Another digression: The Sixfinger toy reminded me of Antonio Alfonseca, a former Major League Baseball pitcher from the Dominican, who has six digits on both his hands and feet. His nickname in Spanish, apparently, is “El Pulpo” — The Octopus. I do not recall a sixth finger being of any particular competitive advantage for Alfonseca, whose extra digit was described as “being like a small second pinky” finger. He pitched a few years on either side of the turn of the century.

So, the takeaway from Sixfinger, in 2018?

–Toys were inexpensive, 50 years ago. Sixfinger is said to be “less than two dollars”. Pretty good bargain, for the “best toy ever”.

–Dangerous toys were all over the place, in the early 1960s. One former kid said getting hit by the little bullets was painful. And getting hit in the eye …

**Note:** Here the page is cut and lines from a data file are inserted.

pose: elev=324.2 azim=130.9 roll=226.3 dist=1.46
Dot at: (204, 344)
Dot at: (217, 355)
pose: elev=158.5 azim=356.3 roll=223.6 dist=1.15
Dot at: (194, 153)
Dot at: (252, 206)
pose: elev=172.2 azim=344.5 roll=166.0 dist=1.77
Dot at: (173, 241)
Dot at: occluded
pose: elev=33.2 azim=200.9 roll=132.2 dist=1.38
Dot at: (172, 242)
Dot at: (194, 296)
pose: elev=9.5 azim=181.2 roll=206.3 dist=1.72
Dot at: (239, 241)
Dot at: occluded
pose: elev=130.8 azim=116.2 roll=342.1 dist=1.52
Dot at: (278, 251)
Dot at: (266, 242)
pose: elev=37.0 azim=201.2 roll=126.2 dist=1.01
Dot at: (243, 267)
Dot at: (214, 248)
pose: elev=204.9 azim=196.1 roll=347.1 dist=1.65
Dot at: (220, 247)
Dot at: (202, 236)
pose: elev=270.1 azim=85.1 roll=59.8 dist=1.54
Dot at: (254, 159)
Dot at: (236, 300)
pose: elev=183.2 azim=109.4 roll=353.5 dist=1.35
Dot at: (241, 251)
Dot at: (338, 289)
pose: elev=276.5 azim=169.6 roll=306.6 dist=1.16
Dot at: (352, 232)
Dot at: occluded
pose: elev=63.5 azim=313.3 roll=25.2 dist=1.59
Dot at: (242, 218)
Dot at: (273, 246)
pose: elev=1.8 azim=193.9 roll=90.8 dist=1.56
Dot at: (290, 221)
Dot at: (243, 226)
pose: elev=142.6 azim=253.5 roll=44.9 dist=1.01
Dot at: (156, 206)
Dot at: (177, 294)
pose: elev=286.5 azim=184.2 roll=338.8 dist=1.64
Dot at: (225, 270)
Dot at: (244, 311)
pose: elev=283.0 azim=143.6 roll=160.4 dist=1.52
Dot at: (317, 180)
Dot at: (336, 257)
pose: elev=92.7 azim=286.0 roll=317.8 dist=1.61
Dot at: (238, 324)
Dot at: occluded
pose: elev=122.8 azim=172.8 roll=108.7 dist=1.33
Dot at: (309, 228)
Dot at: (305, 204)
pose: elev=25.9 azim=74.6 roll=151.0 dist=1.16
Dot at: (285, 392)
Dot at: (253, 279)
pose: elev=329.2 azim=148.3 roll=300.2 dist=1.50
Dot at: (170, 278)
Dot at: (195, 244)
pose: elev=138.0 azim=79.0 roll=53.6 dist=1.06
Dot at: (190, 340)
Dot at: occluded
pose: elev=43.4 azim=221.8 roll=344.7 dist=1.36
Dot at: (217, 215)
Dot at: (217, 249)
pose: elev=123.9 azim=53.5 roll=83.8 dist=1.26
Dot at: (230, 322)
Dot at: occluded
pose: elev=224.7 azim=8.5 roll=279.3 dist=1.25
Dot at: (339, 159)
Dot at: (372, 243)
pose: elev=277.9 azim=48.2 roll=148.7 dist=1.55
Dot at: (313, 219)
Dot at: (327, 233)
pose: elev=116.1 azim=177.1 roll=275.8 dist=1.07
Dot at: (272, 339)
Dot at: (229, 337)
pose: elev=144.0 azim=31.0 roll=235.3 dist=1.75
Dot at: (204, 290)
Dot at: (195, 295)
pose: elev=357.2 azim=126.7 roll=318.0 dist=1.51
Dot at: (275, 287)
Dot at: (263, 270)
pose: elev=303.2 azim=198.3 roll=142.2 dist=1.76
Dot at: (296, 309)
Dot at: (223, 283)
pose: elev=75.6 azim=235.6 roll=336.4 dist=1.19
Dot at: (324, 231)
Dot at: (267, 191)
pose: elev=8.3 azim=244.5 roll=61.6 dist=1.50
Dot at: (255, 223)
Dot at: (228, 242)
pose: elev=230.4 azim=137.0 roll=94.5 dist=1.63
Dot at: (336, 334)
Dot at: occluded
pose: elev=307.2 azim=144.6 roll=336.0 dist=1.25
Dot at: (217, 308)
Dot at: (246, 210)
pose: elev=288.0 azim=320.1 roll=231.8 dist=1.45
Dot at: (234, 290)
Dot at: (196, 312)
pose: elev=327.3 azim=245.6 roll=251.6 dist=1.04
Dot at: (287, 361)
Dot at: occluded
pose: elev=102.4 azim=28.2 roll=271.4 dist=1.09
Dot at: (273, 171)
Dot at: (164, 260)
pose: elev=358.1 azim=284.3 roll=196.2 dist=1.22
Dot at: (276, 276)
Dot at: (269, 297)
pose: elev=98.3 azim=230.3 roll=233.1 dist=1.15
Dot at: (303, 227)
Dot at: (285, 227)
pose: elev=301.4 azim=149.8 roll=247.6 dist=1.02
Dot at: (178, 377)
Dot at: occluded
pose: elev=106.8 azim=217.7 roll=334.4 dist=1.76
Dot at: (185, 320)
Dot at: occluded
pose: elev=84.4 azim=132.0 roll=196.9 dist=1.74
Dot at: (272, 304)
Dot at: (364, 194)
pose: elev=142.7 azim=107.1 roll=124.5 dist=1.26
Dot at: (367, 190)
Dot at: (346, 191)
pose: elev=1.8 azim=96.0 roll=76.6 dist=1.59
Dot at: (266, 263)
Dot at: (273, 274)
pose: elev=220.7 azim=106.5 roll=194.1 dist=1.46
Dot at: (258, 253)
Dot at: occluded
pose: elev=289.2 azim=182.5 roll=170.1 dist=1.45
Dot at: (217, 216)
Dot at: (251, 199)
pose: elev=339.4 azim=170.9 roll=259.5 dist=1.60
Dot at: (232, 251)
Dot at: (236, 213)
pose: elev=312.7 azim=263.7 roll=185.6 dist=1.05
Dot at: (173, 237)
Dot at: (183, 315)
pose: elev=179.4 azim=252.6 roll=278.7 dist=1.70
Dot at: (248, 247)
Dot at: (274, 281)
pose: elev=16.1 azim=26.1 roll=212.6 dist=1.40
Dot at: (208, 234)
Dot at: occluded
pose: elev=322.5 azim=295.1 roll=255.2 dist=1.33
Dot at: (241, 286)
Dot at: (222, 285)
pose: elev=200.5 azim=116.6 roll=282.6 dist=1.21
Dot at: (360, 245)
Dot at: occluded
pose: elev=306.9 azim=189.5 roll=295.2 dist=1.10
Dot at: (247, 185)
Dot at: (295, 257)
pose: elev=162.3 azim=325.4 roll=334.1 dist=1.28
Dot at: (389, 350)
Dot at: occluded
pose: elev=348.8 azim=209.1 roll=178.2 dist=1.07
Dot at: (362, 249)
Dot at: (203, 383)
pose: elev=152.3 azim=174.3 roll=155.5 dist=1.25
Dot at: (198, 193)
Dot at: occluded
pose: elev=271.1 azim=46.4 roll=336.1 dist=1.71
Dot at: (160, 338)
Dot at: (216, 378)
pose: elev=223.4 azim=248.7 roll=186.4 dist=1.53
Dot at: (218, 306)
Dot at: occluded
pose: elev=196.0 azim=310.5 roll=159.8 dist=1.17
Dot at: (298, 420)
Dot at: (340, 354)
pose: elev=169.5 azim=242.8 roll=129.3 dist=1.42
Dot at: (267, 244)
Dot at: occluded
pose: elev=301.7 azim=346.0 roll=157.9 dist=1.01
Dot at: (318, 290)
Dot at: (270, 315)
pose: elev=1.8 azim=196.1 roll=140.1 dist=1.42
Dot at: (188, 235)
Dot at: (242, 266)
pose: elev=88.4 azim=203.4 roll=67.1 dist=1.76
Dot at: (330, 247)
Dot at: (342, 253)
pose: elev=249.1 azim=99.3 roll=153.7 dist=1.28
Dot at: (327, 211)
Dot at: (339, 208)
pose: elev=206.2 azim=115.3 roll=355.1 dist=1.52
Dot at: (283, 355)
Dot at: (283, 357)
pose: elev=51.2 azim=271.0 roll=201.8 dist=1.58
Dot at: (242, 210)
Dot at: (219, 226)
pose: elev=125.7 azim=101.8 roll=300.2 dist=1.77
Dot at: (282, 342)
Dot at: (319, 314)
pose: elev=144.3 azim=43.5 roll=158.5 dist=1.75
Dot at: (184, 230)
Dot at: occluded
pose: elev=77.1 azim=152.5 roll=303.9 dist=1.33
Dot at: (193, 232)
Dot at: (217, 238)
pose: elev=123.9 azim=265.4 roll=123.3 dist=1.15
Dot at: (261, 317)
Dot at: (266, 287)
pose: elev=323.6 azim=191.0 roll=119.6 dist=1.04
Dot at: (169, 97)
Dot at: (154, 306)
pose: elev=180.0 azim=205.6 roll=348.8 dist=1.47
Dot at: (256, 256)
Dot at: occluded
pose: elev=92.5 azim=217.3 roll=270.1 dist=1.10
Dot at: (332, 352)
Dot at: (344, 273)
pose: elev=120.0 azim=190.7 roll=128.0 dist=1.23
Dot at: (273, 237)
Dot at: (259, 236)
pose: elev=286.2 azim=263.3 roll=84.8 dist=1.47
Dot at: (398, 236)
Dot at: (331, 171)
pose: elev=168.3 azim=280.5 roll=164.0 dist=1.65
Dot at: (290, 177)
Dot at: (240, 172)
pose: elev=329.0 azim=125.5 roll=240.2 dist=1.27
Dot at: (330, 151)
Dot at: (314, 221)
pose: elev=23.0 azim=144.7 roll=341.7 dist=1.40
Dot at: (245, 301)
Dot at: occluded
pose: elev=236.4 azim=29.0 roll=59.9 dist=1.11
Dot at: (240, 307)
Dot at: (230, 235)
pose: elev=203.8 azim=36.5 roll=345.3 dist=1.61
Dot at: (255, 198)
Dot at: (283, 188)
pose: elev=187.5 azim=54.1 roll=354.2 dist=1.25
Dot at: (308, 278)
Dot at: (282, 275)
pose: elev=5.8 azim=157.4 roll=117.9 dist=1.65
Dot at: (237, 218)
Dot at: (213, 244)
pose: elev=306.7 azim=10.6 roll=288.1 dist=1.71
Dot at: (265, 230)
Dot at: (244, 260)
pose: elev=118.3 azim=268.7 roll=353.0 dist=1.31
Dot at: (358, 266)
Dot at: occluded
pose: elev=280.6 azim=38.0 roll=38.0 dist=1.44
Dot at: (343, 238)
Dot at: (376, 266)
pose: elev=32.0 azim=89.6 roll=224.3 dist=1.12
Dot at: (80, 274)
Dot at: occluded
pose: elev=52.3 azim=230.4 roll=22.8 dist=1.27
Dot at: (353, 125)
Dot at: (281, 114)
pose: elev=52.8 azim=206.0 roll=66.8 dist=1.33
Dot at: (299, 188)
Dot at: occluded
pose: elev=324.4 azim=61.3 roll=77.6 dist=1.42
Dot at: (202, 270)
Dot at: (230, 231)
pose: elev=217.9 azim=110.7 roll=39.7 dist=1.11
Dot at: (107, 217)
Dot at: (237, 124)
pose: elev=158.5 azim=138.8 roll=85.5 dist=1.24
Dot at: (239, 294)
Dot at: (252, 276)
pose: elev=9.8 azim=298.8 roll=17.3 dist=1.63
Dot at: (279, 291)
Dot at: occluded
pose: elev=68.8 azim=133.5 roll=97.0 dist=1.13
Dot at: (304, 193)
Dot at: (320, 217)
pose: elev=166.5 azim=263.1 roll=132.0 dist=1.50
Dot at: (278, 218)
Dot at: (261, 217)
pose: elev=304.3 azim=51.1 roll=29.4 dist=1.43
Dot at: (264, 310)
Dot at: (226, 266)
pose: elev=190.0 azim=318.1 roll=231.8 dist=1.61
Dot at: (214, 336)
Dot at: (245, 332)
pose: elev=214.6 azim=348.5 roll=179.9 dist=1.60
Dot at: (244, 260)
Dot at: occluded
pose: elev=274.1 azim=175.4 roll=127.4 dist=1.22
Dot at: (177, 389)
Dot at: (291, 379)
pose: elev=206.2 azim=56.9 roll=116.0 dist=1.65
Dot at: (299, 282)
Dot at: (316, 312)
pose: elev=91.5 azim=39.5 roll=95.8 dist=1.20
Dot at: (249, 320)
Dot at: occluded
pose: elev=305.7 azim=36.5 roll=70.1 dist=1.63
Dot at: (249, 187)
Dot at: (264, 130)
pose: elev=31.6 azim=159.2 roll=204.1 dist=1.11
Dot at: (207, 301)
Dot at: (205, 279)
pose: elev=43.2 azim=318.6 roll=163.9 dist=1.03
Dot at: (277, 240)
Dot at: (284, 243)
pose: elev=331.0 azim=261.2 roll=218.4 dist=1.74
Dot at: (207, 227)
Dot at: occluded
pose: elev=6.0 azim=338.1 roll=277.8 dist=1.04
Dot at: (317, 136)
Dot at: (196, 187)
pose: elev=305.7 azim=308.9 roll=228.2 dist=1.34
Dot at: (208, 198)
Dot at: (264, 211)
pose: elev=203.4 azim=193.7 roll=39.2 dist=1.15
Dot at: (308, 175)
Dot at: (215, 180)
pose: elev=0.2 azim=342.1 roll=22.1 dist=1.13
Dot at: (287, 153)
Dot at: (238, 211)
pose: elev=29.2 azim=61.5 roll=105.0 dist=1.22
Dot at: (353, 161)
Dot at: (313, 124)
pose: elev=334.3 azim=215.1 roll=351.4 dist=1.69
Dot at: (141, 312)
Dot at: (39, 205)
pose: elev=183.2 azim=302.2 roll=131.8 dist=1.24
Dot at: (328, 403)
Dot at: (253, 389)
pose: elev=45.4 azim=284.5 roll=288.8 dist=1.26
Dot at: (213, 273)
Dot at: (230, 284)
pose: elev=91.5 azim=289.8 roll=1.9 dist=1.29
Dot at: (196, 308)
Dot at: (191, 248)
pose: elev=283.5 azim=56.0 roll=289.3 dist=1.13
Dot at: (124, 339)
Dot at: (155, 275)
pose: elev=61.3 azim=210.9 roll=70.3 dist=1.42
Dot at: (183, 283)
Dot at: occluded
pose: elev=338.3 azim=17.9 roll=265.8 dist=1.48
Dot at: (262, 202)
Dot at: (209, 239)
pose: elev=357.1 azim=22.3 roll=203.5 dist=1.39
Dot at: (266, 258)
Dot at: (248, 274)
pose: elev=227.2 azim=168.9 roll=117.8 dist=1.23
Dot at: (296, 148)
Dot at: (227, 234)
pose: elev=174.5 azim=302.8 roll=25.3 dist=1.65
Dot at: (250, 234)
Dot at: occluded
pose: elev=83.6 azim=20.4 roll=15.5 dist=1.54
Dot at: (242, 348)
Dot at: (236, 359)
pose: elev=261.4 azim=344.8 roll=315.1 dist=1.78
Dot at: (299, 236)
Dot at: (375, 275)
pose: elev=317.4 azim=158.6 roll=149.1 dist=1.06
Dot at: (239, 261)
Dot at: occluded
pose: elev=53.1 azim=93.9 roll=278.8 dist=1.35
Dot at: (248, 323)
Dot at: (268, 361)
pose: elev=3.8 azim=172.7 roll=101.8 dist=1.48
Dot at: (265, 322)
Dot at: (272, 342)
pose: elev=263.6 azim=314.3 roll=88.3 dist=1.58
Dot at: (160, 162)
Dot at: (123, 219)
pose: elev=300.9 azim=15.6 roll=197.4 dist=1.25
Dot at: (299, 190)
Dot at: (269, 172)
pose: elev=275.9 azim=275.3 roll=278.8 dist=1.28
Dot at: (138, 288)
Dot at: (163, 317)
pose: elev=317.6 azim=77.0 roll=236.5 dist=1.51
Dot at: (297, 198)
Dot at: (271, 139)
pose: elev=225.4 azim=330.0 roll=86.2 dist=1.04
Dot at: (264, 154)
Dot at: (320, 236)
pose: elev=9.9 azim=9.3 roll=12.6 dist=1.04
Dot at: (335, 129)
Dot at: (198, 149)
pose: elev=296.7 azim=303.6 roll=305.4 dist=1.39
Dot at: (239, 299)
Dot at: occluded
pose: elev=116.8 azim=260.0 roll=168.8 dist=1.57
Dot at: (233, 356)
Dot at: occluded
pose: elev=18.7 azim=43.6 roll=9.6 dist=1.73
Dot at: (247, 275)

–Weapons of destruction were common in toy stores, back then. I never was in the military, but I guess I got some training by owning an M1 rifle knockoff (complete with bolt action, but it didn’t shoot anything). I also owned, at some point, a kiddie-sized 50-caliber machine gun, with a tripod, and a battery-powered red cylinder at the tip of the muzzle that flashed when you depressed the trigger.

–“Playing war” was a thing. We would divide into two teams, each of us carrying his preferred weapon (one guy had a plastic Thompson submachine gun), and we would retire to a nearby school (this was back when schools were left open on weekends) and one side would play defense, and the other (perhaps with an extra combatant) would play offense, and the rules basically were “whoever announced he had seen the other guy first” was credited with a kill. We would be climbing around on top of buildings and in the bushes … and we could do this for hours.

Sixfinger covers some of that, perhaps with a tilt toward “spy” stuff. I am sure I never owned one; I think I would have insisted on actual toy replicas of weapons. (You know, I think we could buy toy grenades that ignited caps, too.)

If you have any interest in going further down this rabbit hole, check the eight-minute video of Topper Toys, from the 1960s. Things have changed.